Doctor of Philosophy (PhD)

Document Type

Doctoral Dissertation

College

Engineering

Department

Biomedical Engineering

First Advisor

Dr. David Puleo

Abstract

Open wounds account for about 50% of military injuries and 10% of non‐fatal traffic injuries. Scar tissue formation in these wounds may be reduced or prevented if treated with a combination of molecules whose release is tuned to the healing phases. The goal of this research was to develop flexible, layered drug delivery films for sequential, localized release of anti‐inflammatory, anti‐oxidant, and anti‐fibrotic molecules to soft tissue.

Films were composed of cellulose acetate phthalate (CAP) and Pluronic F‐127 (Pluronic). To impart flexibility, plasticizers, triethyl citrate (TEC) or tributyl citrate (TBC), were added. Mechanical analysis was performed on films as prepared and following phosphate‐buffered saline incubation to determine property changes after implantation. Tensile tests revealed higher plasticizer content increased film elongation but decreased elastic modulus and ultimate tensile strength. TEC films elongated twice as much as those with TBC. After incubation, properties increased because plasticizer leached from films. Micro computerized tomography and scanning electron microscopy determined how erosion and plasticizer leaching affected the film’s structures before and after incubation. Porosity increased as plasticizer content increased; however, plasticizer content did not significantly affect erosion rates.

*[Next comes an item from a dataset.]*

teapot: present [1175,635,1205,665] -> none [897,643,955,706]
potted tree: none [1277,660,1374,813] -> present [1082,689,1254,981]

Next, effects of drugs with plasticizers on film erosion, release, and mechanical properties were investigated. Films were loaded with quercetin, an anti‐oxidant, or pirfenidone, an anti‐fibrotic, and plasticized with TEC or TBC. TEC‐plasticized films containing quercetin released drug at a slower rate than TBC films. Pirfenidone‐loaded films released drug at a faster rate than erosion occurred for both plasticizers. Increased pirfenidone loading resulted in significantly higher modulus and decreased elongation, an anti‐plasticizer effect. Increasing quercetin loading significantly increased elongation. Size, solubility, and structure differences between quercetin and pirfenidone affected drug interaction with the films and the consequent mechanical and release properties.

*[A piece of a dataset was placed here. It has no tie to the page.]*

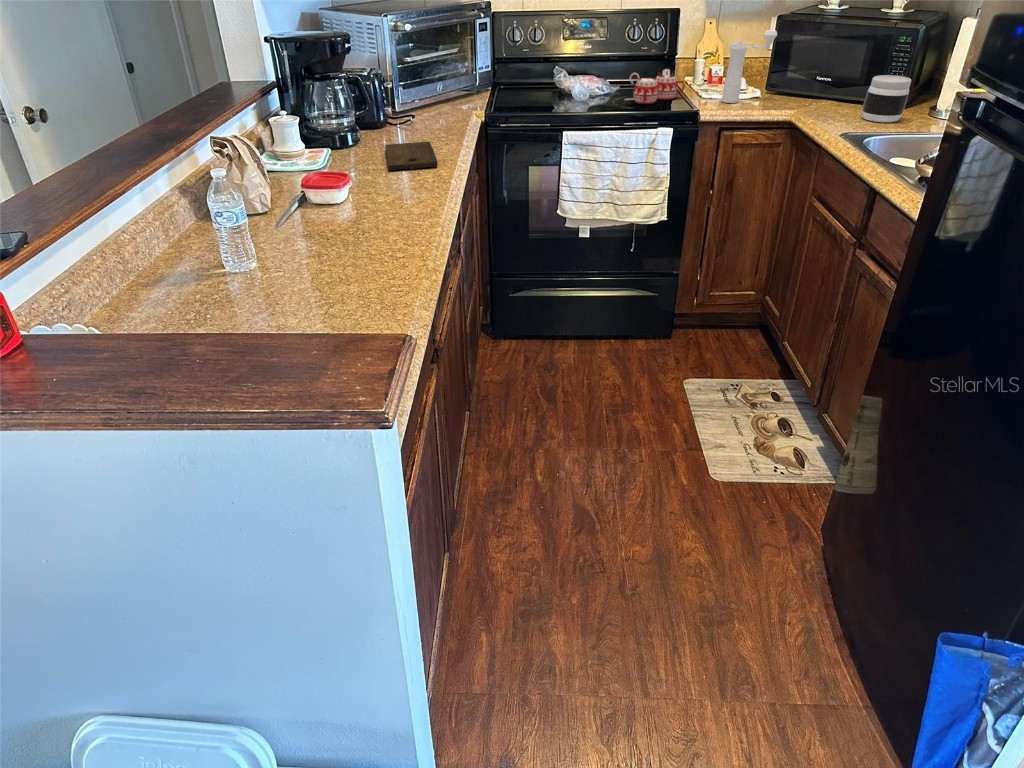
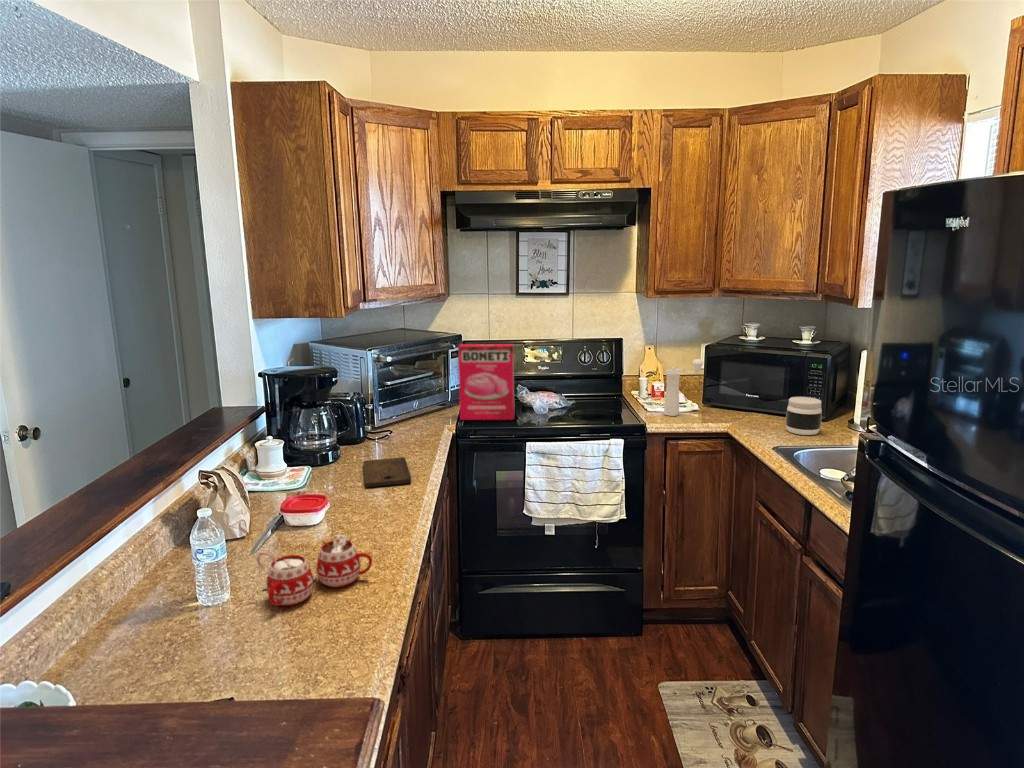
cereal box: none [486,9,552,107] -> present [458,344,514,420]
mug: present [625,69,685,104] -> present [256,535,372,606]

Cell studies found TBC to be toxic even in low concentrations. Consequently, only TEC was further analyzed. Layered devices containing two drugs demonstrated sequential release regardless of drug order. Plasticizer concentration did not significantly affect the release profiles. Lastly, in vitro and in vivo 9‐layered device studies sequentially released drugs confirming the research objective: sequential, local release of anti‐inflammatory, anti‐oxidant, and anti‐fibrotic molecules from CAPPluronic films.